■ **Text for analysis**:
Thus, the diagonal matrix $H (s)$ is obtained as in equation (12)

H (s) : = G (s) D (s) = [\begin{matrix} h_{11} (s) & h_{12} (s) \\ h_{21} (s) & h_{22} (s) \end{matrix}]

(12)

While the off-diagonal elements of $H (s)$ are zero, the diagonal elements ( $h_{11} (s)$ and $h_{22} (s)$ ) are controlled by the decentralized controllers which are $C_{1}$ and $C_{2}$ .

Figure 2.

Control structure for two-input two-output system using a decoupler matrix.

The diagonal elements obtained by decoupling of the system may involve multiple time delays. It should be remarked that the DPA method cannot be applied to SISO systems with multiple time delays. Therefore, it is recommended to write the transfer functions of $h_{11} (s)$ and $h_{22} (s)$ in the discrete-time domain with a proper sampling time. Thus, controllers can be designed via the DPA method for the discrete-time transfer functions.

Preliminaries for discrete PI-PR controller design

Discrete PIR and PI-PR controllers

A discrete PIR controller is defined as follows

C_{PIR} (z) = \frac{N_{C} (z)}{D_{C} (z)} = K_{p} + K_{i} \frac{z}{z - 1} - K_{r} z^{- h}

(13)

where $h \in Z^{+}$ and $K_{p}$ , $K_{i}$ , $K_{r} \in R$ .

The conventional block diagram for the unit feedback system with discrete PIR controller is shown in Figure 3.

Figure 3.

Block diagram of the considered system together with discrete PIR controller.

■ **Records for the exercise**:
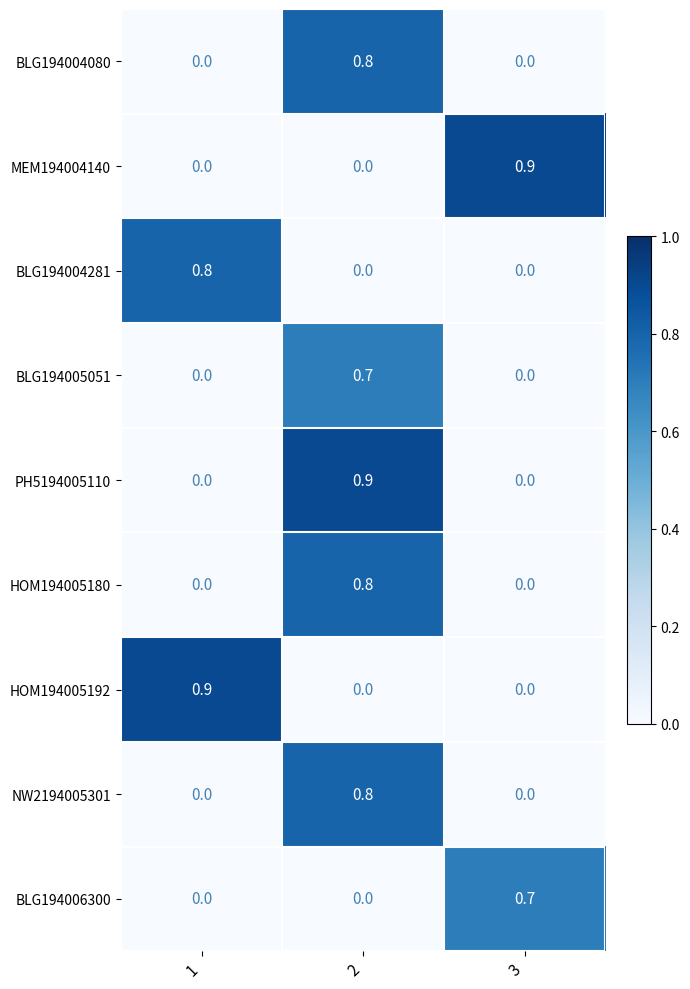

Reading left to right, transcribe all the data shown in this chart.

BLG194004080: 0.0	0.8	0.0
MEM194004140: 0.0	0.0	0.9
BLG194004281: 0.8	0.0	0.0
BLG194005051: 0.0	0.7	0.0
PH5194005110: 0.0	0.9	0.0
HOM194005180: 0.0	0.8	0.0
HOM194005192: 0.9	0.0	0.0
NW2194005301: 0.0	0.8	0.0
BLG194006300: 0.0	0.0	0.7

■ **Exercise tasks**:
[A] Summarize the excerpt on decoupling and discrete PIR controller design in two sentences.
[B] Pull out every line of the records that contains the string "left".

■ **Outputs in order**:
[A] Decoupling gives a matrix H(s) whose off-diagonal elements are zero and whose diagonal elements, h11(s) and h22(s), are controlled by the decentralized controllers C1 and C2. Because the DPA method cannot be applied to SISO systems with multiple time delays, these diagonal transfer functions are recommended to be written in the discrete-time domain so that controllers such as the discrete PIR controller, defined with gains Kp, Ki and Kr, can be designed via that method.

[B]
Reading left to right, transcribe all the data shown in this chart.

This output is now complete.